Whenever a line of the listing contains the string "knee", return that line.

DATASET ENTRIES –
□ □ □

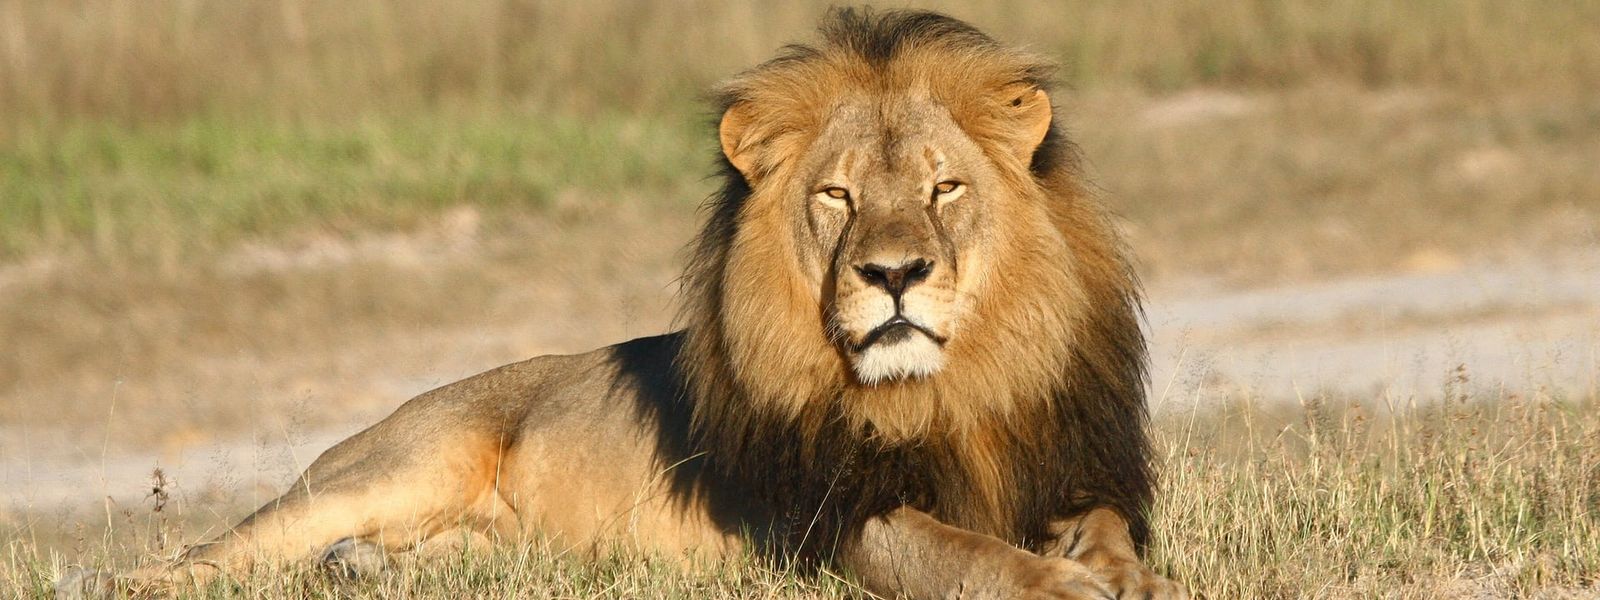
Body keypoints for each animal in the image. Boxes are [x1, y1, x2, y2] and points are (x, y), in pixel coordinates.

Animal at [57, 9, 1186, 600]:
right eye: (837, 197)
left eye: (945, 187)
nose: (895, 275)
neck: (950, 389)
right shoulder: (833, 519)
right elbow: (965, 555)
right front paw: (1067, 585)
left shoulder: (1069, 465)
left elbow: (1102, 527)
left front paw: (1120, 572)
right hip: (394, 464)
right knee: (209, 553)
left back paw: (364, 569)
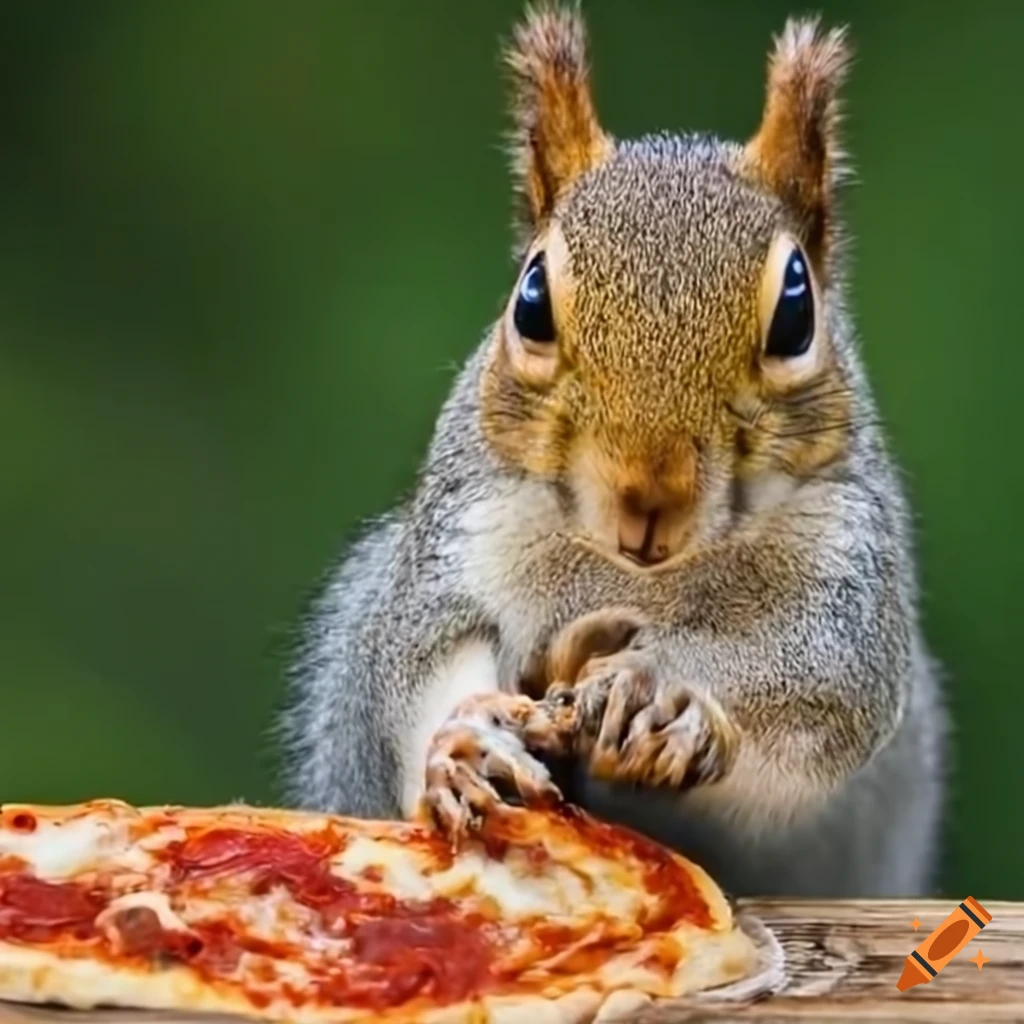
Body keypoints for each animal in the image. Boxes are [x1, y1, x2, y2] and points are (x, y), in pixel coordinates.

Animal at [279, 2, 947, 898]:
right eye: (531, 299)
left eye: (797, 313)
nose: (648, 495)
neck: (638, 577)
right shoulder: (456, 536)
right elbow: (418, 651)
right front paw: (463, 740)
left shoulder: (849, 562)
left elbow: (828, 680)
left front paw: (667, 685)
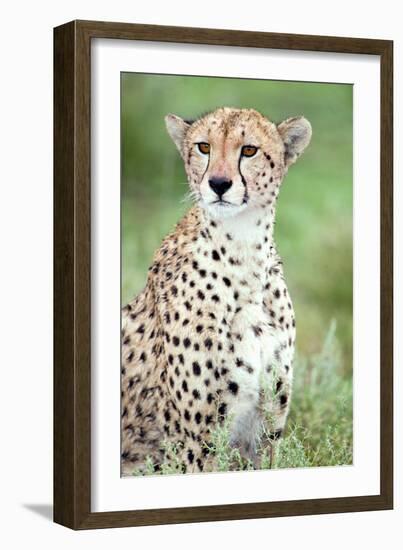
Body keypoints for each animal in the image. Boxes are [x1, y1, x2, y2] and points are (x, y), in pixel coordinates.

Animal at [121, 109, 314, 478]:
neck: (243, 252)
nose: (219, 184)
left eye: (249, 150)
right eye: (204, 147)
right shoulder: (198, 442)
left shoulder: (265, 428)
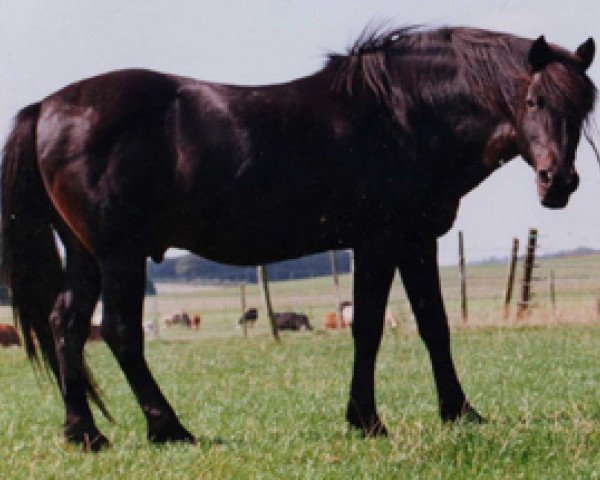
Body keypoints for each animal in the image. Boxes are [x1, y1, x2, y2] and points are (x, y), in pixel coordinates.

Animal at [1, 27, 596, 450]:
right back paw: (169, 429)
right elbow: (368, 329)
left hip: (86, 255)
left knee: (66, 325)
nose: (558, 183)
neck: (406, 114)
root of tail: (46, 107)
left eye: (583, 106)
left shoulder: (416, 240)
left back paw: (85, 434)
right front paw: (367, 420)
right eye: (535, 101)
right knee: (120, 332)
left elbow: (434, 326)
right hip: (119, 254)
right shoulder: (379, 242)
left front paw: (460, 412)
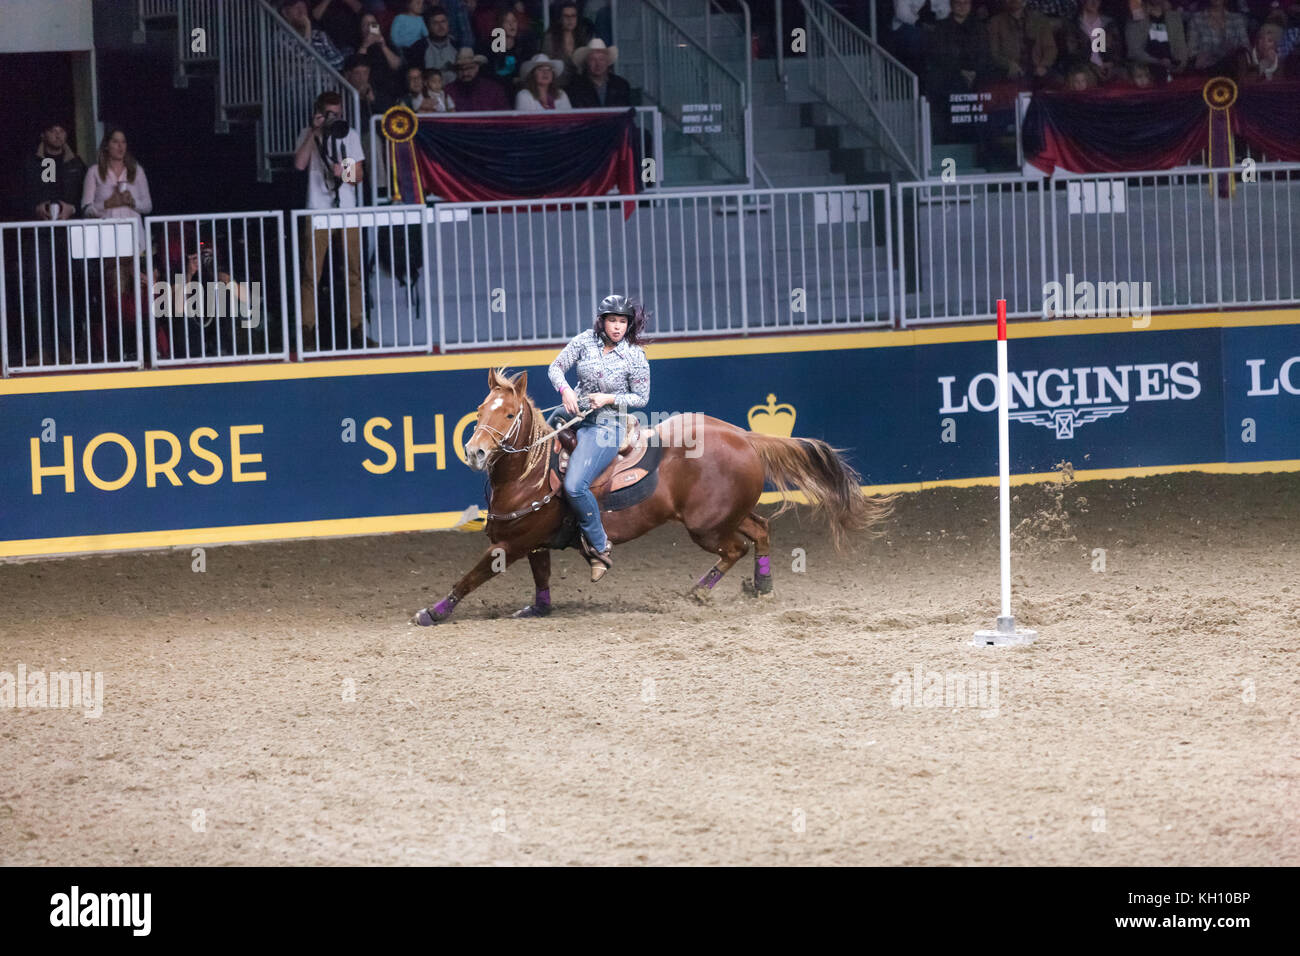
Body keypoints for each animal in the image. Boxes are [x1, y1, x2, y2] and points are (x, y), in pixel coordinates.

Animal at [413, 369, 894, 629]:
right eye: (479, 411)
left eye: (511, 414)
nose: (475, 452)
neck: (534, 474)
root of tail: (745, 436)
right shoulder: (532, 544)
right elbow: (542, 579)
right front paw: (537, 610)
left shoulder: (510, 544)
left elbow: (471, 577)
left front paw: (432, 613)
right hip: (725, 515)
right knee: (761, 530)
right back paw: (761, 587)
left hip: (706, 527)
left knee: (736, 547)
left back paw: (698, 594)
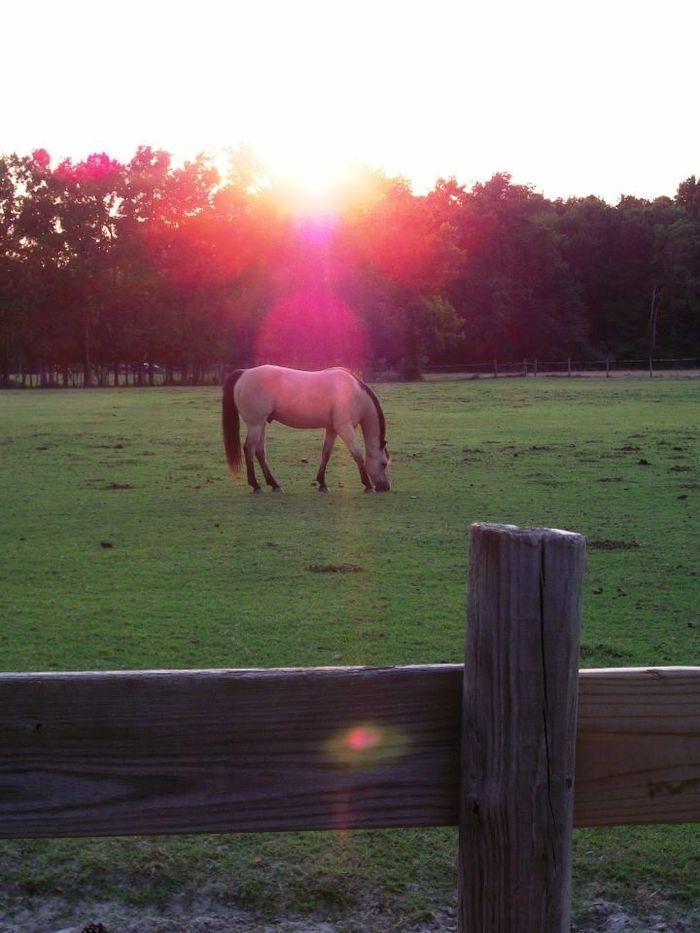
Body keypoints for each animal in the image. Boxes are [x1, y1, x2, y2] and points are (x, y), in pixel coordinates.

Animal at [223, 366, 392, 496]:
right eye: (384, 463)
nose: (385, 487)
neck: (355, 393)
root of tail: (244, 373)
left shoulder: (332, 429)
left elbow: (326, 454)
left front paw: (322, 484)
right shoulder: (344, 427)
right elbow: (357, 454)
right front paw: (368, 486)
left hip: (261, 424)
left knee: (259, 452)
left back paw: (274, 485)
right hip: (256, 425)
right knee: (249, 450)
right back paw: (256, 485)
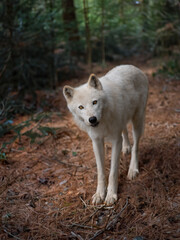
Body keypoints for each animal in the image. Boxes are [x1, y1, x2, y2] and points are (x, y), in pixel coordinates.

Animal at [62, 65, 148, 204]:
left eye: (94, 102)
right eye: (81, 107)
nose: (92, 119)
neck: (103, 120)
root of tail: (132, 66)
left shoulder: (116, 141)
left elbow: (112, 172)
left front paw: (111, 195)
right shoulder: (96, 141)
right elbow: (101, 171)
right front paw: (99, 194)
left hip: (137, 121)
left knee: (136, 146)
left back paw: (133, 169)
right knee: (125, 131)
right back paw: (126, 148)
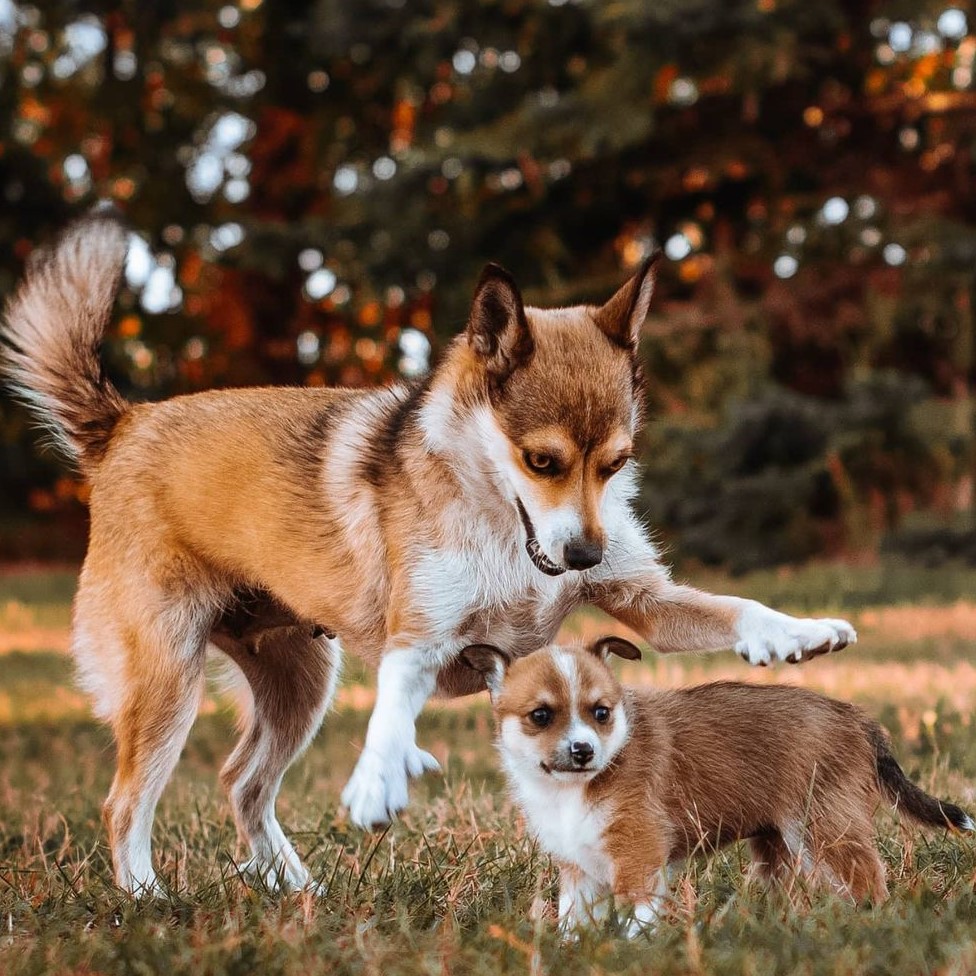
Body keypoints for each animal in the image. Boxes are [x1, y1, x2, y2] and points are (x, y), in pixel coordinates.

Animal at [0, 217, 856, 896]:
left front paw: (798, 633)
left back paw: (296, 889)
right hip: (168, 681)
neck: (505, 525)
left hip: (300, 682)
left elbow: (727, 608)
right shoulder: (418, 633)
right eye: (541, 461)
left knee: (243, 784)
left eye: (615, 463)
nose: (585, 553)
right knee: (127, 804)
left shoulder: (641, 596)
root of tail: (122, 426)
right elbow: (391, 707)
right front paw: (379, 778)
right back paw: (148, 897)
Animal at [466, 636, 976, 936]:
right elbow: (573, 925)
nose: (583, 751)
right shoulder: (579, 873)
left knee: (867, 879)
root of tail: (856, 718)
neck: (575, 789)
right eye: (540, 716)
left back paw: (870, 927)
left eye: (601, 713)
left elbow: (638, 919)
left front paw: (635, 953)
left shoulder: (639, 862)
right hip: (776, 847)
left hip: (823, 830)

□ □ □

FINISHED EXERCISE –
right knee: (209, 553)
left knee: (66, 325)
right knee: (120, 332)
right knee: (761, 530)
left knee: (736, 547)
left knee: (259, 452)
right knee: (249, 450)
left knee: (136, 146)
right knee: (125, 131)
left knee: (243, 784)
right knee: (127, 804)
left knee: (867, 879)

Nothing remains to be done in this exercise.